Remember the now over-played tunes ‘Slam’, ‘Blood Sugar’ and ‘Tarantula’? Whether you liked them or not you’d be a fool to not agree that they were all much better than their currently biggest single ‘Propane Nightmares’ from 2008. Previous album ‘In Silico’ saw them taking a far more mainstream route which didn’t bode good for them at all – sales figures aside of course, and sadly they’ve just taken the cheese baton they picked up then to even further lengths.

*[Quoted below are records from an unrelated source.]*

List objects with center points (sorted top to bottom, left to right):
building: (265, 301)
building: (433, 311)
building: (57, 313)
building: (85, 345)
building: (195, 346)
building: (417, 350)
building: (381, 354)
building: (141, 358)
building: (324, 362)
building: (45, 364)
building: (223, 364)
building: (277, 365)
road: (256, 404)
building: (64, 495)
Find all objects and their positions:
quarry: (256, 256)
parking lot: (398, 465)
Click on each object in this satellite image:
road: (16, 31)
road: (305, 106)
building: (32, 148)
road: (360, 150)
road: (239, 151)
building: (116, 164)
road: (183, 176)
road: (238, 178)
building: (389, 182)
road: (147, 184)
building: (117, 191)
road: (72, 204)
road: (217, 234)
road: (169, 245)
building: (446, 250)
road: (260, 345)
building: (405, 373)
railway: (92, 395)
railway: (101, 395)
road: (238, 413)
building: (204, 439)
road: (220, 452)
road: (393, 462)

Now before anymore ridicule is thrown their way, credit must be given to them for experimenting and trying to bring something new to the table after their idiotic move to the mainstream front. ‘Salt In The Wounds’ brings a six and a half minute “drum and bass” instrumental that hasn’t really been done since their debut full-length ‘Hold Your Colour’. ‘Set Me On Fire’ shows a terrible attempt at trying to incorporate the newly popular dubstep sound to proceedings, and the two part track of ‘The Island’ is an idea Pendulum weren’t thought capable of.
It’s still hard to understand entirely what the band are trying to do though, mixing dance and a lot of its sub-genres together with rock but churning out an ugly and incoherant mess by doing so. ‘Immunize’ sounds like a retarded and bitter brother of The Prodigy track ‘Wolves’, a group who’ve managed to establish and create the sound Pendulum are after but actually doing it with success and style.
‘Watercolour’ sounds a bit like old favourite ‘Propane Nightmares’, brought out of a recycle bin and messed around a bit to try and sound fresh and new. Not working. And everything else, for lack of a better way of explaining it, sounds a bit like everything else. The predictable same 4/4 drum beat in nearly every track, the cringe inducing lyrics combined with Rob Swire‘s over produced and auto-tuned vocals, and the unnecessary high pitched keys from Rob’s keytar kind of thing as soon as a song kicks in.
With all this aside, it’s what the public are loving at the moment and will undoubtedly shift shit loads of copies, which is pretty sad really.